0
votes

I would like to automate a csv file extraction process from Google BigQuery to a Google Cloud Storage Bucket, and from the latter to an external server with two Python scripts, could you help me please? I would appreciate it.

2

2 Answers

1
votes

For extracting from BigQuery in Python, you can use the Python Client for Google BigQuery.
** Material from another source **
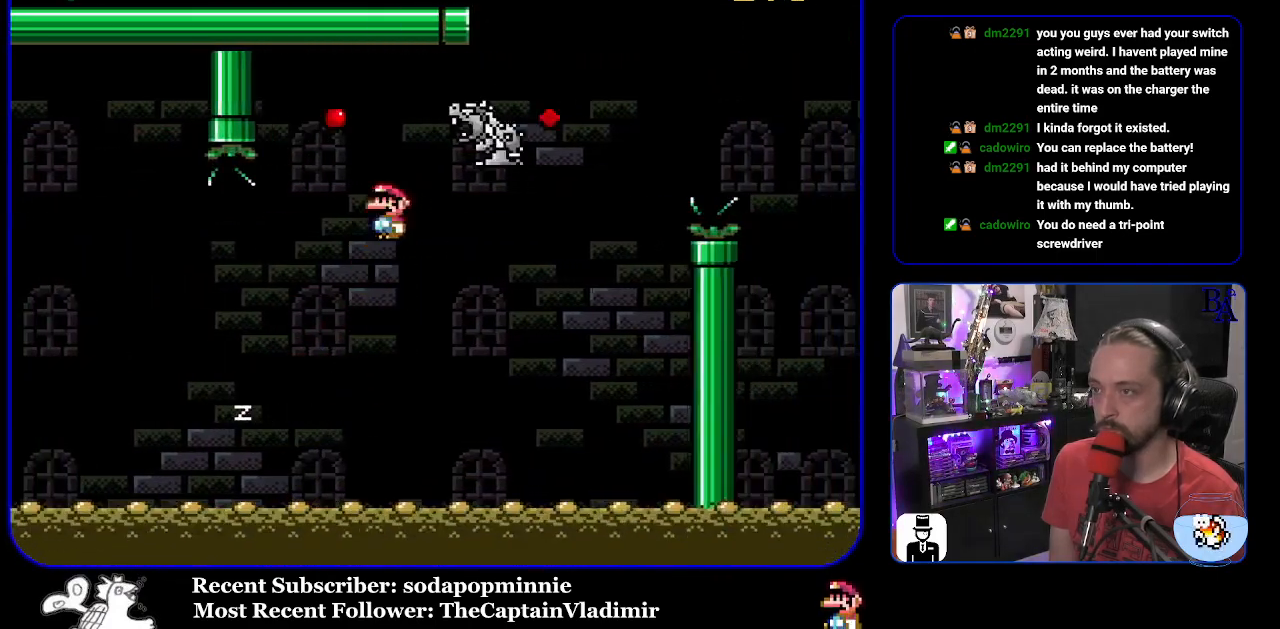
{"buttons": ["B", "Y", "DPAD_RIGHT"], "events": [[83, "X", "up"], [133, "Y", "down"], [350, "B", "down"]]}
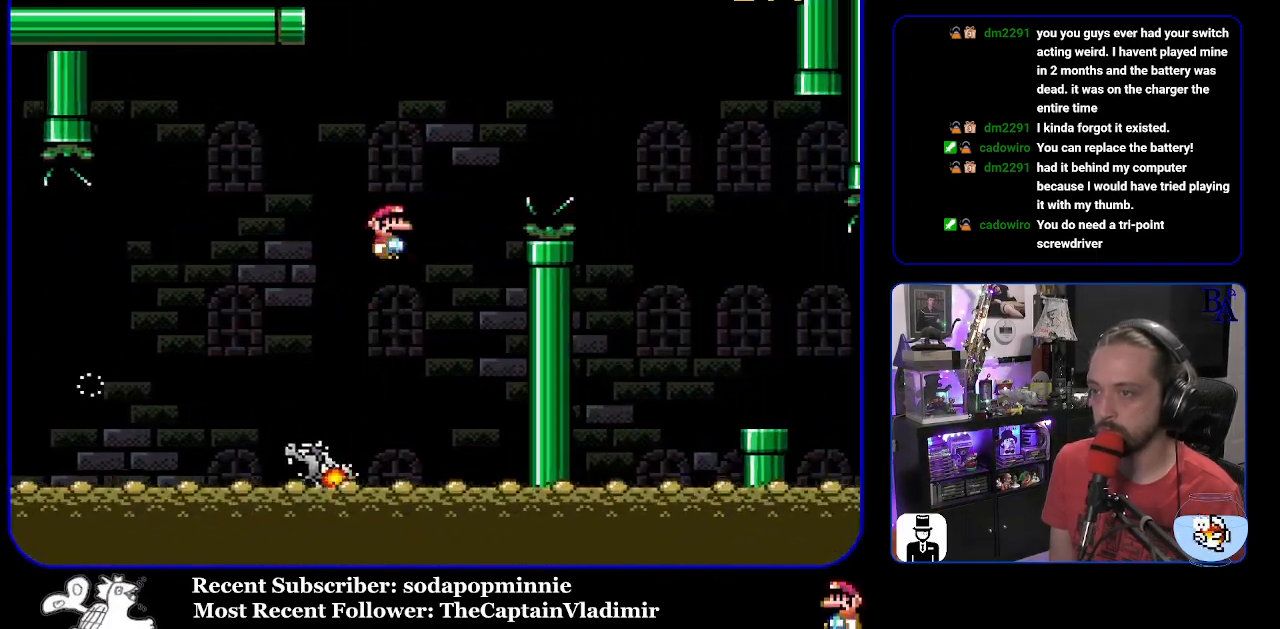
{"buttons": ["X", "DPAD_RIGHT"], "events": [[283, "B", "up"], [400, "Y", "up"], [483, "X", "down"]]}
The below snippet based on this repository should get you going:

# client = bigquery.Client()
# bucket_name = 'my-bucket'
project = "bigquery-public-data"
dataset_id = "samples"
table_id = "shakespeare"

destination_uri = "gs://{}/{}".format(bucket_name, "shakespeare.csv")
dataset_ref = bigquery.DatasetReference(project, dataset_id)
table_ref = dataset_ref.table(table_id)

extract_job = client.extract_table(
    table_ref,
    destination_uri,
    # Location must match that of the source table.
    location="US",
)  # API request
extract_job.result()  # Waits for job to complete.

print(
    "Exported {}:{}.{} to {}".format(project, dataset_id, table_id, destination_uri)
)

In order to post the export to another server, you can use the Cloud Storage Client Library for Python to post the CSV file to your server or service of choice.

-1
votes

As per my knowledge, BigQuery can't export/download query result to GCS or Local File. You can keep it in a temporary / stagging table and then use code like below to export to gcs:

https://cloud.google.com/bigquery/docs/exporting-data#exporting_table_data

So you can put this in a container and deploy it as cloudrun service and call this from cloud scheduler.